“Çok seviyordum. Öyle ki gecem gündüzüm, ekmeğim aşım olmuştu. Onsuz bir an bile geçiremez hale gelmiştim. O da beni çok seviyordu. Zaten geri kalan hiçbir detay umurumuzda değildi. Sonuçta aşkımız her şeyin üstesinden gelirdi diye düşünüyorduk. Kim inanırdı bir gün birbirimizden nefret eder hale geleceğimizi. Acaba nerede hata yapmıştık?

Aslında kendini gösteren bir sürü gündemimiz vardı ama biz görmeyi hiç istemedik. Mesela ben; özgürlüğüne düşkün, kendi kararlarını almayı tercih eden, başına buyruk bir karakterken, O olabildiğine çevresindekileri önemseyen, kararlarının etrafındakilerle değerlendirip teyit ettiren biriydi. Yaptığım hareketlere müdahale ederken “beni çok sevdiğinden yapıyor, aman ne olacak onun dediği olsun bu sefer de, nasıl olsa evlenince rahatlar” telkinlerini içimden geçiriyordum. O ise “nasıl olsa evlenince başına buyrukluğundan vazgeçer, kararlarında danışır, bir de çocuk olunca özgürlüğün olmayacağını anlar” beklentisiyle avutuyormuş kendini. Oysa bunlar bizim kırmızı çizgilerimizmiş şimdilerde anlıyoruz. Tahammül edemiyoruz düşüncelerimize, davranışlarımıza. Duygularımız da azalıyor, yok oluyor. Katlanamıyoruz..
Tanıdık geldi mi bu cümleler? Kendimizin yaşaması dışında, şahitlik ettiğimiz de olmuştur mutlaka. Hadi o zaman bir göz atalım. Ne demişti son cümlede “Katlanamıyoruz”

Nedir bu katlanabilirlik?
Katlanabilirlik; insanın olumlu ve olumsuz sınırlarına tahammül gücüdür. Yani aklınıza gelebilecek her konudaki en uç noktalarınızla ilgili davranışlarınızdır. Katlanabilirlik insana sabır olgunluk gibi erdemler kazandırırken değersizlik özgüven eksikliği gibi yıkıcı belirtilere de sebep olabilir. Bu yüzden her birey kendiyle ilgili sınırları keşfetmeli ve bu doğrultuda yaşantısını şekillendirmelidir. Özellikle zamanla gelecek değişime inanmak, yaşanılan duygunun büyüklüğüne kapılmak, fedakarlık ve özveri ile her şeyin halledilebileceğini düşünmek kişinin altından kalkamayacağı yükleri sırtlanmasına sebep olur. Nitekim yarı yolda yorgun düşen beden ve ruh problemlerle savaşmakta güçsüz kalacaktır. Örneğin; sorumluluk duygusu aşırı gelişmiş ve bu konuda hassasiyetleri büyük olan bir birey rahat ve anlık yaşayan bir bireyle büyük ihtimalle sıkıntı yaşayacaktır. Oysa ki kıskançlık gibi bir konu belki de bu çiftin hiç gündemi olmayacaktır. Yalnız eğer sorumluluk duygusu katlanabilirlik sınırları dışında bir hassasiyetle yaşanıyorsa ikilinin hayatını zehir etme noktasına kadar gelebilir. Hatta olumlu nitelendireceğimiz konuların üzerini kapatıp önemsizleştirebilir.
İnsan kendini tanımalıdır. Tepkilerini değerlendirmelidir. Her konunun iyi tarafı kadar kötü tarafını da terazi kefesine koymalıdır.

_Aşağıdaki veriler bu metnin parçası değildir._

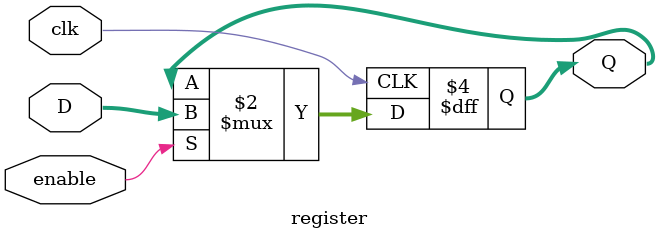
<source format=v>
`timescale 1ns / 1ps

module register 
#(parameter size = 2) 
(
    input [size-1:0] D,
    input clk, enable,
    output reg [size-1:0] Q
    );
    
    always @(posedge clk) begin 
    if (enable)
        Q <= D;
    end
endmodule

</source>
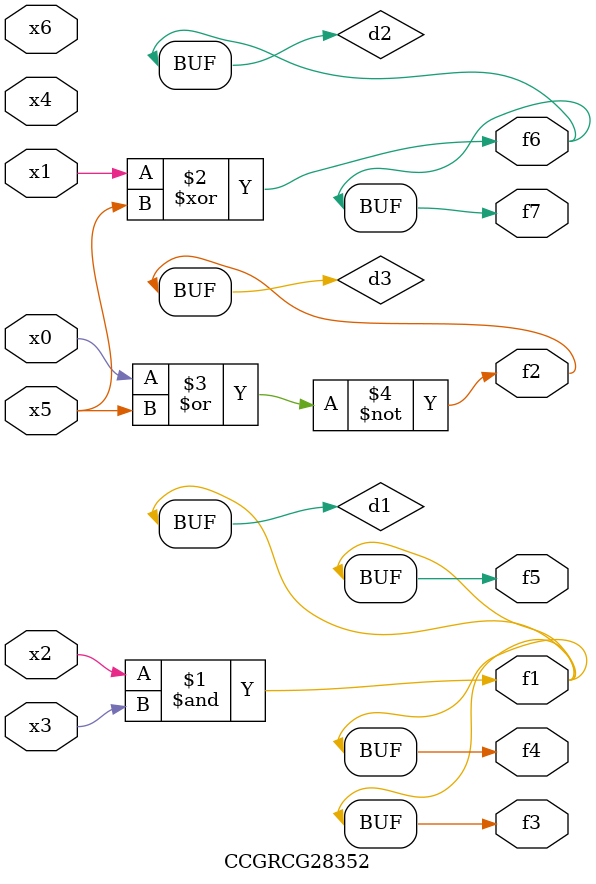
<source format=v>
module CCGRCG28352(
	input x0, x1, x2, x3, x4, x5, x6,
	output f1, f2, f3, f4, f5, f6, f7
);

	wire d1, d2, d3;

	and (d1, x2, x3);
	xor (d2, x1, x5);
	nor (d3, x0, x5);
	assign f1 = d1;
	assign f2 = d3;
	assign f3 = d1;
	assign f4 = d1;
	assign f5 = d1;
	assign f6 = d2;
	assign f7 = d2;
endmodule

</source>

İlişkilerde üzerinde durulması gereken ana konu “katlanabilirlik” olmalıdır. Çünkü aşk biter, dostluk biter, özveri biter, fedakarlık biter.. Hatta bu başlıkların olumlu uçtan olumsuz uca geçmesi yaşantılara bağlı olarak anlık bile değişim gösterebilir. Önemli olan karşınızdakine “katlanabilirlik” düzeyinizin ne olduğudur. Bunun için hayatınızın merkezinde yer almasını istediğiniz kişileri “katlanabileceğiniz” özelliklere sahip olanlardan seçin.